As one can see I have obtained an equation in $P_0({x,v,\tau})$ and $P_1(x,v, \tau)$. J. Gatheral obtains two equations. In order to obtain the same result as him, I have set $k=1$ and $F_{t,T}=0$ to obtain a PDE in $P_0(x,v,\tau)$ and then I have set $k=0$ and $F_{t,T}=1$ to obtain a PDE in $P_1(x,v,\tau)$. Is it correct? Am I allowed to do that?

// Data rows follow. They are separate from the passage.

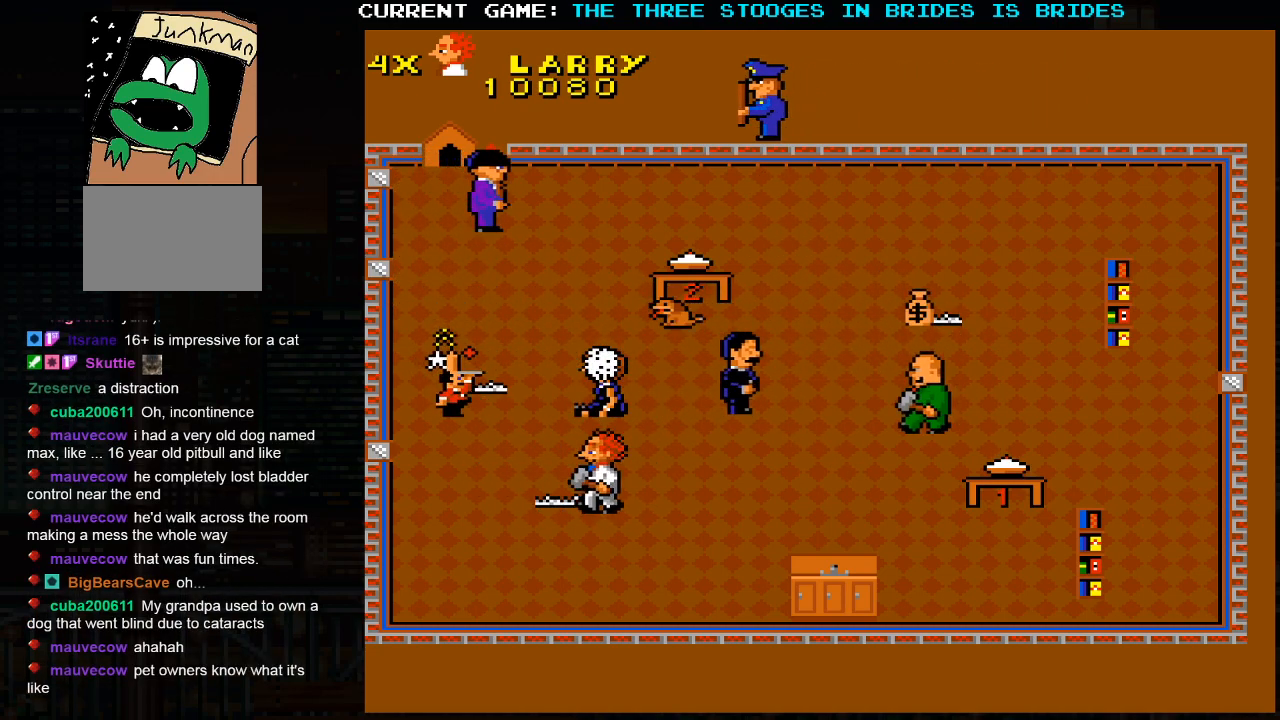
{"buttons": [], "left_stick": "up-left", "events": []}
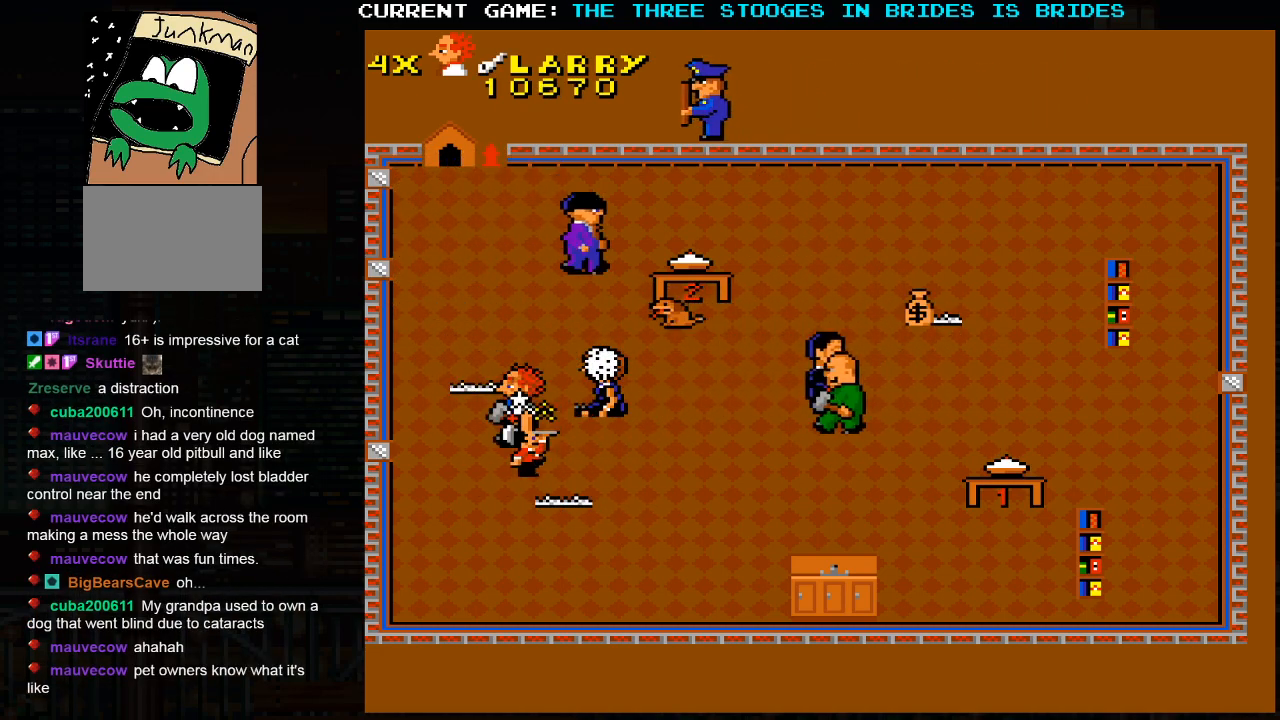
{"buttons": [], "left_stick": "up", "events": [[150, "left_stick", "up"]]}
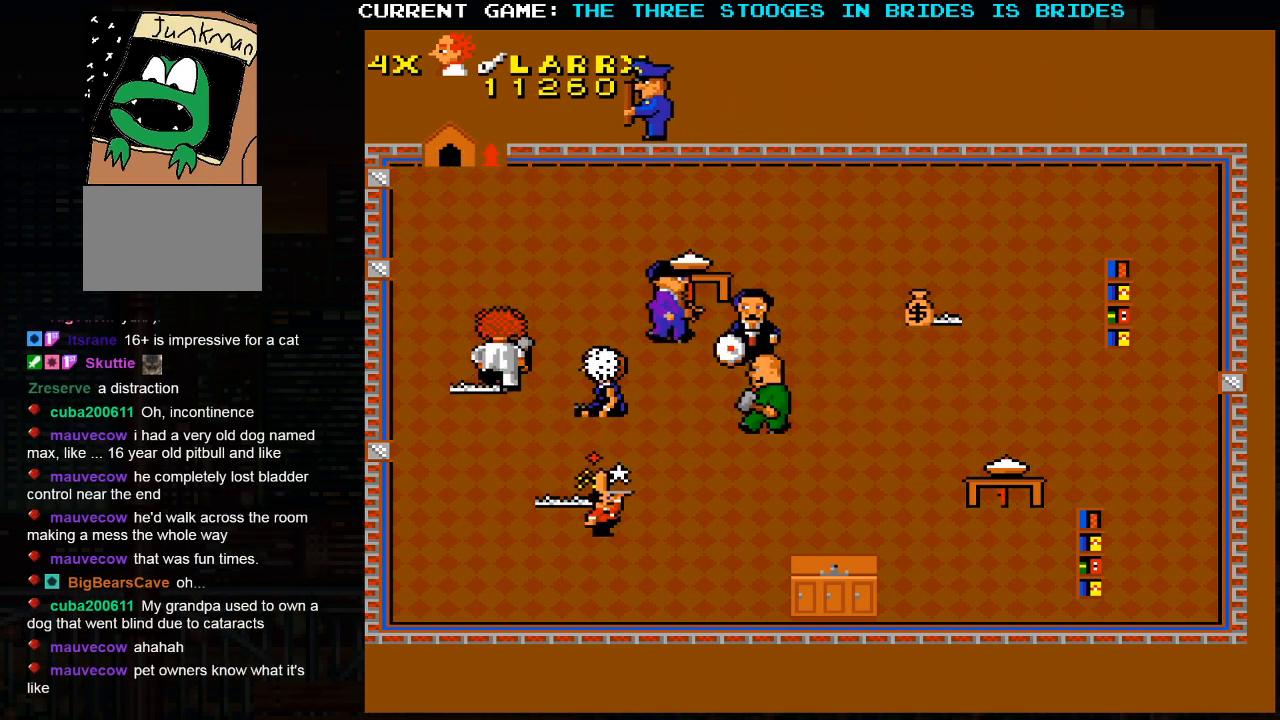
{"buttons": [], "left_stick": "down", "events": [[17, "left_stick", "left"], [133, "left_stick", "down"], [183, "left_stick", "down-right"], [433, "left_stick", "down"]]}
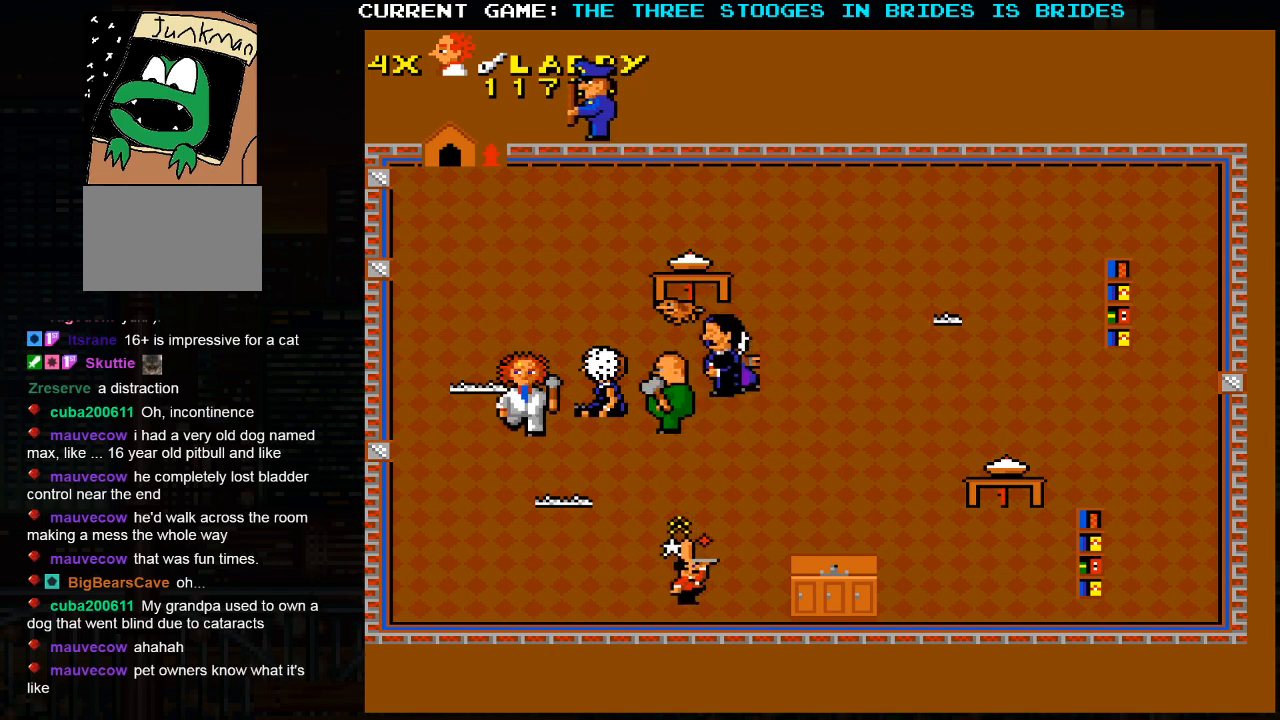
{"buttons": [], "left_stick": "down-right", "events": [[417, "left_stick", "down-right"]]}
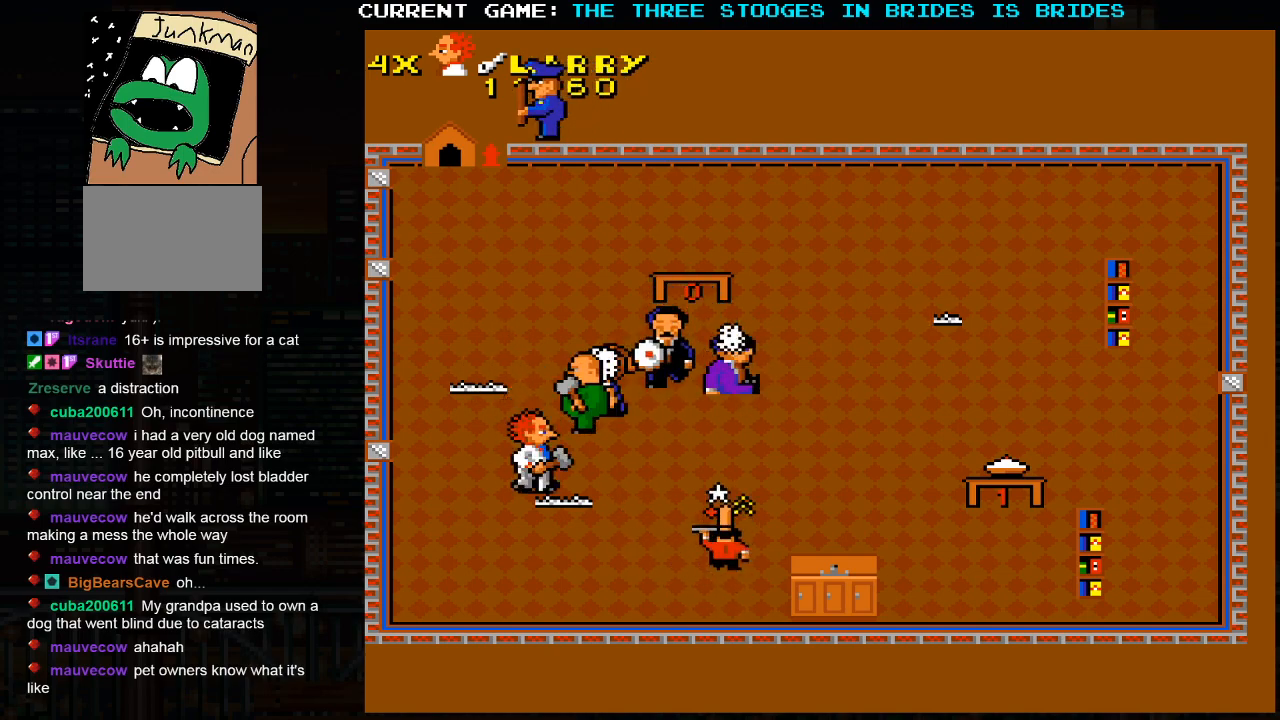
{"buttons": [], "left_stick": "down-right", "events": []}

If yes, why?

Second question:

When I take the derivative of the undiscounted call price with respect to $\tau$ from equation 2.5, I obtain the following: $$\frac{\partial C(x,v,\tau )}{\partial \tau} = K\{e^x\frac{\partial P_1(x,v,\tau )}{\partial \tau} + e^x\frac{\partial x}{\partial \tau} P_1 (x,v,\tau)-\frac{\partial P_0(x,v,\tau )}{\partial \tau}\}=K\{e^x\frac{\partial P_1(x,v,\tau )}{\partial \tau} + e^xr P_1 (x,v,\tau)-\frac{\partial P_0(x,v,\tau )}{\partial \tau}\}$$ Which in my opinion is correct, given that $x$ depend on $\tau$ thanks to $F_{t,T}$. However, I am not able to obtain equation 2.6 because the term $e^xr P_1 (x,v,\tau)$ is not there (I don't see another term which allows me to make a simplification). What am I missing here?

Thanks guys!!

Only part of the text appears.